Tranquility. If there is a theme to Dave Petersen’s new oil and photography show at
the Montgomery Museum of Art and History (MMAH), it is tranquility.
Most of these tranquil places can be found within a 50-mile radius of Montgomery
County. If you have lived in that area for even a short time, you will find yourself
saying, “I know that place” or “I have seen that.” One recognizable place is the
previous location for the MMAH, which was originally the home for a Presbyterian
minister. But on closer look, Petersen’s work may show a place like Mabry Mill,
McAfee Knob, the Smokies, or the Outer Banks in a different light or covered with
snow or even the feathery hoar frost, which only forms under special cold
conditions, usually at high elevations.
In order to catch the scene at the right time, Petersen, often accompanied by his son
Paul, also a painter and photographer, sometimes endures harsh conditions and
waits for the just right moment. The pair often camp out and take a compass with
them to determine where the sun will be in the morning. Early Boy Scout training
comes in handy.
“Low Clouds Over the Smoky Mountains” required such persistence. The pair drove
up to Clingmans Dome in the Smokies to do some photography. Once up on
Clingmans Dome they were greeted with low clouds, heavy winds, and blowing rain.
After waiting over two hours and with the weather getting worse, they gave up and
started driving back down to the campsite. Just as they dropped below the clouds,
they saw the distant mountains. The wind and rain had stopped, and Petersen took
a picture that became the basis for the oil painting in this exhibit.
The upcoming show features both oil paintings and photography in equal numbers,
and half of the photographs are in black and white. Petersen has been compared to
Ansel Adams, although the techniques used are different, as digital photography has
changed the way artists work. Petersen’s photographs are often printed on stretch
canvas. Another influence is Richard Schmid, the impressionist or realist, depending
upon whom you ask, known for his paintings of the west and the Hudson River
About a quarter of the works depict scenes in the western United States, where the
scenery is decidedly different from that in Virginia. Art works depict tranquil places
out west such as Grand Canyon, Snowmass Wilderness Area, the San Juan Mountains
in Colorado, Yosemite, and Bryce Canyon.
Dave Petersen took art and technical drawing classes at Andrew Lewis High School
and private painting lessons from Heinz Huber. He attended Virginia Western
Community College and Madison College (now James Madison University), where he stayed on for a master’s degree, not in painting or photography, but in ceramics. He loved wheel thrown pottery but decided not to pursue a career in ceramics, in part because the expensive gas-fired kilns available in college are not usually accessible to the individual artist. Instead, Petersen taught himself photography. Three years of technical drawing still influence his work, but he likes to loosen up when painting and leave the viewers to find their own paths.

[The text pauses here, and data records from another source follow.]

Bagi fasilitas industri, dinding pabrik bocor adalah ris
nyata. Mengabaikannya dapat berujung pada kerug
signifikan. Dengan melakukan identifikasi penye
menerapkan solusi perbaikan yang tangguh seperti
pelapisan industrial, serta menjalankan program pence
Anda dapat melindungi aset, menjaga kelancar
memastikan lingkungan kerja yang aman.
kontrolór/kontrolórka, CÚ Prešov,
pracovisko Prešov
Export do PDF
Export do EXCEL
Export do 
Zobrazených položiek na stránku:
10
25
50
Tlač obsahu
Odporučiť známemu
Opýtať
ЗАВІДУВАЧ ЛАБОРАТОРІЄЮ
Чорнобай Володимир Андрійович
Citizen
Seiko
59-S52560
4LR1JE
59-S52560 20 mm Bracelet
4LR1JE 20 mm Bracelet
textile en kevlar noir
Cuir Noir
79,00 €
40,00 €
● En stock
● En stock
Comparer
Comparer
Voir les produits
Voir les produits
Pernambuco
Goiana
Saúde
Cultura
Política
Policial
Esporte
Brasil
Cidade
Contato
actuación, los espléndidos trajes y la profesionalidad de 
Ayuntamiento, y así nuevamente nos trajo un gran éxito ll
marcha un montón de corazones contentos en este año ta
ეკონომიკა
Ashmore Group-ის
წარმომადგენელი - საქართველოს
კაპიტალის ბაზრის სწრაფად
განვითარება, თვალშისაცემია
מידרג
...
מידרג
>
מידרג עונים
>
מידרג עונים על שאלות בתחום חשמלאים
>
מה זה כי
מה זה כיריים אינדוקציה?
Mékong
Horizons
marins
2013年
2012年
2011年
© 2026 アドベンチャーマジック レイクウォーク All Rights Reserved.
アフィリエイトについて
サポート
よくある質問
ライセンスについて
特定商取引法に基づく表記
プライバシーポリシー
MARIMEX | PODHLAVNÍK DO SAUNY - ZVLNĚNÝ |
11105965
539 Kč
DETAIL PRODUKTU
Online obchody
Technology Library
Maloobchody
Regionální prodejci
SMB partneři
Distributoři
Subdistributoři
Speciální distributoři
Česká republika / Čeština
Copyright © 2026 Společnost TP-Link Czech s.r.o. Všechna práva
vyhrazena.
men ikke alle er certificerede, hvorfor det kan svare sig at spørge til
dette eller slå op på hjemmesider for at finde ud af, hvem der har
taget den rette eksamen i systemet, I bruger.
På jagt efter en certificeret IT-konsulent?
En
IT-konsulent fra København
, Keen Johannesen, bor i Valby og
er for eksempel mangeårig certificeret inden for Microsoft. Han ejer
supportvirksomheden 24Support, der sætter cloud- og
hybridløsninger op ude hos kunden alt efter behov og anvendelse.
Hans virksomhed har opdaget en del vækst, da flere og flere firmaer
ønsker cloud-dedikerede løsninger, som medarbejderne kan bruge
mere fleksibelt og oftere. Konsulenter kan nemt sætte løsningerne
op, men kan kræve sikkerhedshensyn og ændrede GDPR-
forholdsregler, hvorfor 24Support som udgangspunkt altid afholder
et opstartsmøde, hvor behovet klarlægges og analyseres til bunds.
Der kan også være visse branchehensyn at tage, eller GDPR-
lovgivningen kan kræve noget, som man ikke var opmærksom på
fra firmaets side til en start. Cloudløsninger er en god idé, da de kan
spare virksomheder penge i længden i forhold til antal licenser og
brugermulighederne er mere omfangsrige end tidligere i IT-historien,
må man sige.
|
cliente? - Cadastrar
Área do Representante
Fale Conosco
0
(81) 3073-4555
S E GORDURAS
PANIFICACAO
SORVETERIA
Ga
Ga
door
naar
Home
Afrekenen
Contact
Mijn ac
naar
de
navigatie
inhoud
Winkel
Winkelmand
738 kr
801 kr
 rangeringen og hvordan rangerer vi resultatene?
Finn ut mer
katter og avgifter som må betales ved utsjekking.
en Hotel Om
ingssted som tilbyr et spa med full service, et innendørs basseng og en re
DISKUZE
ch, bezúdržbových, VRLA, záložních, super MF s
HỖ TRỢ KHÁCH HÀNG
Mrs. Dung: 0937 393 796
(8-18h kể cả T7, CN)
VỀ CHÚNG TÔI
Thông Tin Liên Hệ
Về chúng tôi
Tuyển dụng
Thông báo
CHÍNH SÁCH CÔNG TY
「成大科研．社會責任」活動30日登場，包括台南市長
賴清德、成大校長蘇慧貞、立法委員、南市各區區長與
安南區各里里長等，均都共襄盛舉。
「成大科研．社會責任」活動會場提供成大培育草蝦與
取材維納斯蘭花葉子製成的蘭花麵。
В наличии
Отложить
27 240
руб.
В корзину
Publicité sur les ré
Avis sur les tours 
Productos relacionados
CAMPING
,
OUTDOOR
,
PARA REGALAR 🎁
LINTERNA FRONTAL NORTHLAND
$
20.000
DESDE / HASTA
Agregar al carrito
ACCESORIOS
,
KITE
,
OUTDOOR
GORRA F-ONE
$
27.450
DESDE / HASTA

Petersen taught high school art for twenty years and was an assistant principal in
Blacksburg. At first he used photography only to capture subjects for his paintings,
but Mike Kaylor at Blacksburg High School, who taught photography, inspired him to
think of photography as an art form in itself. After retirement and the forced
isolation necessitated by COVID, Petersen has found more time to pursue his art,
more “growing time” as he puts it, or time to reevaluate where to go next. Half of his
studio is relegated to photography and the other half to painting, so he seems to be
going both directions.
“You can learn a lot about people by what they photograph,” said Petersen. So, Dave
Petersen must be a tranquil man. Dave Petersen’s exhibit will be at the Montgomery Museum of Art and History at 4 East Main Street in Christiansburg from January 3 to February 27. A public
reception will take place February 2 from 5:00 to 7:00 p.m.